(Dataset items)
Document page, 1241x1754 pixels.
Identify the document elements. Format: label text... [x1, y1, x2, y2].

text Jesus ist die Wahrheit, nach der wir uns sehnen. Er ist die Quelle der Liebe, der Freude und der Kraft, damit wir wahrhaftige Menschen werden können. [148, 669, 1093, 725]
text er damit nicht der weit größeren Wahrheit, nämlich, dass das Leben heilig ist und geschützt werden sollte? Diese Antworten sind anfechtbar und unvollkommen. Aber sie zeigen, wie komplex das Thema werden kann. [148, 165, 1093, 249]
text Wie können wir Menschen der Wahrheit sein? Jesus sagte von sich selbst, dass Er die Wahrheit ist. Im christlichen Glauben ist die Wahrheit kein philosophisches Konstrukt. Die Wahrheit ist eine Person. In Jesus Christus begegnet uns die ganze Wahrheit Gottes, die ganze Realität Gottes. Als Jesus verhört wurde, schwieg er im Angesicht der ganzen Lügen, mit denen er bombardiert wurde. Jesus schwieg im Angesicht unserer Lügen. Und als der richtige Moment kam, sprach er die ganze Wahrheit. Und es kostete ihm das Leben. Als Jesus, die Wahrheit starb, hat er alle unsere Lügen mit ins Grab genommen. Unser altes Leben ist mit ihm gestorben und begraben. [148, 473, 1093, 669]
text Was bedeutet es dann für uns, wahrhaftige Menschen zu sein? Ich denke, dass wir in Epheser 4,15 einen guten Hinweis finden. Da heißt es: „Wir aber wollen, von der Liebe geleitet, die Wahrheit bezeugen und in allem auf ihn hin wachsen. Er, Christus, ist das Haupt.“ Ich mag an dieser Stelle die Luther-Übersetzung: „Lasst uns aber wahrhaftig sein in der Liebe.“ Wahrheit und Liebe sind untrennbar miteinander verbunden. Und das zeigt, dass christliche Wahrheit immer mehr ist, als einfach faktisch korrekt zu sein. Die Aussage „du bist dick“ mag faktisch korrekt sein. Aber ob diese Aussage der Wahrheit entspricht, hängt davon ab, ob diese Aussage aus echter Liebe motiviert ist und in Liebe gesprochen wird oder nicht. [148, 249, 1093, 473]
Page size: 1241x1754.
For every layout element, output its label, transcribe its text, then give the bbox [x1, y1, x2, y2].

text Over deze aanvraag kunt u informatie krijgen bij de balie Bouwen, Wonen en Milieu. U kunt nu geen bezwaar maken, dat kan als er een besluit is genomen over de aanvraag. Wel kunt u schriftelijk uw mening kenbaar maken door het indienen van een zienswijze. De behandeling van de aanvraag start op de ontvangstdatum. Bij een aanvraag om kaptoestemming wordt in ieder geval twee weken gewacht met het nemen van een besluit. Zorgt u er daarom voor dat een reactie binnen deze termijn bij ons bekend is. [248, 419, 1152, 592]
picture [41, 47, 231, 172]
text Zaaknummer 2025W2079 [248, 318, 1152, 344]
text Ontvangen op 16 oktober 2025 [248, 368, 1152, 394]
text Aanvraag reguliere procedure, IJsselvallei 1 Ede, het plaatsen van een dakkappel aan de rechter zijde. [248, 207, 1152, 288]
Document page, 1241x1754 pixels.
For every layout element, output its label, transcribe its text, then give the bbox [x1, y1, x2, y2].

◆ **Your assignment**
Give the records again, complete and exact.

◆ **Solution to this problem**
Document page, 1241x1754 pixels.
Identify the document elements. Format: label text... [x1, y1, x2, y2].

text Jesus ist die Wahrheit, nach der wir uns sehnen. Er ist die Quelle der Liebe, der Freude und der Kraft, damit wir wahrhaftige Menschen werden können. [148, 669, 1093, 725]
text er damit nicht der weit größeren Wahrheit, nämlich, dass das Leben heilig ist und geschützt werden sollte? Diese Antworten sind anfechtbar und unvollkommen. Aber sie zeigen, wie komplex das Thema werden kann. [148, 165, 1093, 249]
text Wie können wir Menschen der Wahrheit sein? Jesus sagte von sich selbst, dass Er die Wahrheit ist. Im christlichen Glauben ist die Wahrheit kein philosophisches Konstrukt. Die Wahrheit ist eine Person. In Jesus Christus begegnet uns die ganze Wahrheit Gottes, die ganze Realität Gottes. Als Jesus verhört wurde, schwieg er im Angesicht der ganzen Lügen, mit denen er bombardiert wurde. Jesus schwieg im Angesicht unserer Lügen. Und als der richtige Moment kam, sprach er die ganze Wahrheit. Und es kostete ihm das Leben. Als Jesus, die Wahrheit starb, hat er alle unsere Lügen mit ins Grab genommen. Unser altes Leben ist mit ihm gestorben und begraben. [148, 473, 1093, 669]
text Was bedeutet es dann für uns, wahrhaftige Menschen zu sein? Ich denke, dass wir in Epheser 4,15 einen guten Hinweis finden. Da heißt es: „Wir aber wollen, von der Liebe geleitet, die Wahrheit bezeugen und in allem auf ihn hin wachsen. Er, Christus, ist das Haupt.“ Ich mag an dieser Stelle die Luther-Übersetzung: „Lasst uns aber wahrhaftig sein in der Liebe.“ Wahrheit und Liebe sind untrennbar miteinander verbunden. Und das zeigt, dass christliche Wahrheit immer mehr ist, als einfach faktisch korrekt zu sein. Die Aussage „du bist dick“ mag faktisch korrekt sein. Aber ob diese Aussage der Wahrheit entspricht, hängt davon ab, ob diese Aussage aus echter Liebe motiviert ist und in Liebe gesprochen wird oder nicht. [148, 249, 1093, 473]
Page size: 1241x1754.
For every layout element, output its label, transcribe its text, then give the bbox [x1, y1, x2, y2].

text Over deze aanvraag kunt u informatie krijgen bij de balie Bouwen, Wonen en Milieu. U kunt nu geen bezwaar maken, dat kan als er een besluit is genomen over de aanvraag. Wel kunt u schriftelijk uw mening kenbaar maken door het indienen van een zienswijze. De behandeling van de aanvraag start op de ontvangstdatum. Bij een aanvraag om kaptoestemming wordt in ieder geval twee weken gewacht met het nemen van een besluit. Zorgt u er daarom voor dat een reactie binnen deze termijn bij ons bekend is. [248, 419, 1152, 592]
picture [41, 47, 231, 172]
text Zaaknummer 2025W2079 [248, 318, 1152, 344]
text Ontvangen op 16 oktober 2025 [248, 368, 1152, 394]
text Aanvraag reguliere procedure, IJsselvallei 1 Ede, het plaatsen van een dakkappel aan de rechter zijde. [248, 207, 1152, 288]
Document page, 1241x1754 pixels.
For every layout element, output its label, transcribe its text, then give the bbox [x1, y1, x2, y2].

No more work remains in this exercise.